In der Kleinmarkthalle geht es weiter zur dritten Station. Bei Alla Vita Buona gibt es selbstgemachtes Pesto und Zitronenschnaps. Familie Masi aus Sizilien ist bereits seit vielen Jahren auf der Empore der Halle vertreten. Von Italien in den Iran ist es dann nur ein kurzer Fußmarsch. Im Persienhaus gibt es Ingwertee, getrocknete Früchte und Nüsse zu probieren. Fast alle der 64 Händler in der Halle kennt Röse persönlich und zu jedem in der Regel auch eine Geschichte. So wie die von Renate Keller, die einen Blumenladen in der Halle betreibt. 1954, zur Eröffnung, hat Frau Keller dem damaligen Oberbürgermeister Walter Kolb eine Blume ans Revers stecken dürfen.

Um den Beruf des Gästeführers und die Möglichkeit der Führungen bekannter zu machen gibt es seit 1990 den Weltgästeführertag.

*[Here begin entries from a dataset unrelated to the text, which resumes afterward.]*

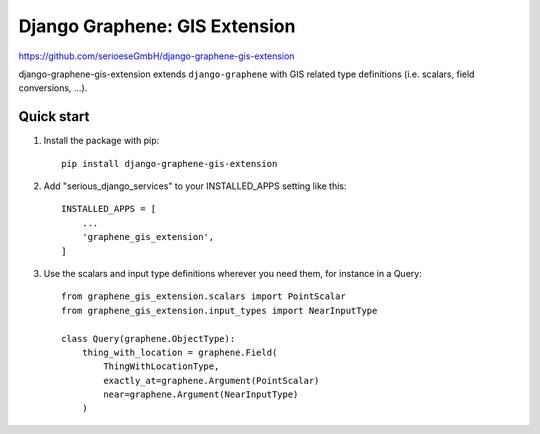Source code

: ==============================
Django Graphene: GIS Extension
==============================

https://github.com/serioeseGmbH/django-graphene-gis-extension

django-graphene-gis-extension extends ``django-graphene`` with GIS related type definitions
(i.e. scalars, field conversions, ...).

Quick start
-----------

1. Install the package with pip::

    pip install django-graphene-gis-extension

2. Add "serious_django_services" to your INSTALLED_APPS setting like this::

    INSTALLED_APPS = [
        ...
        'graphene_gis_extension',
    ]

3. Use the scalars and input type definitions wherever you need them, for instance in a Query::

     from graphene_gis_extension.scalars import PointScalar
     from graphene_gis_extension.input_types import NearInputType

     class Query(graphene.ObjectType):
         thing_with_location = graphene.Field(
	     ThingWithLocationType,
	     exactly_at=graphene.Argument(PointScalar)
	     near=graphene.Argument(NearInputType)
	 )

In Deutschland wurde er erstmals im Jahr 1999 begangen und wird jährlich mit einem neuen Motto gefeiert. In diesem Jahr geht es um „Menschen, die Geschichte schrieben“. Auch der Verein der Frankfurter Stadt- und Gästeführer nimmt erneut an der Veranstaltung teil – und widmet dem Thema gleich eine ganze Event-Woche. Auch Touren auf Russisch, Finnisch oder Japanisch sind dabei. „Bei uns im Verein sind insgesamt 18 Sprachen vertreten. Wir sind ein bunt zusammengewürfelter Haufen“, sagt Röse und lacht. Die Führungen in der Festwoche seien Angebote, die es sonst nicht zu buchen gibt.

Nach fast zwei Stunden ist die Tour durch die Kleinmarkthalle zu Ende. Als Abschluss gibt es Frankfurter Würstchen mit Grie Soß und Äppelwoi aus dem Gerippten. Die Gruppe ist zufrieden und fragt bereits nach den anderen 34 Touren.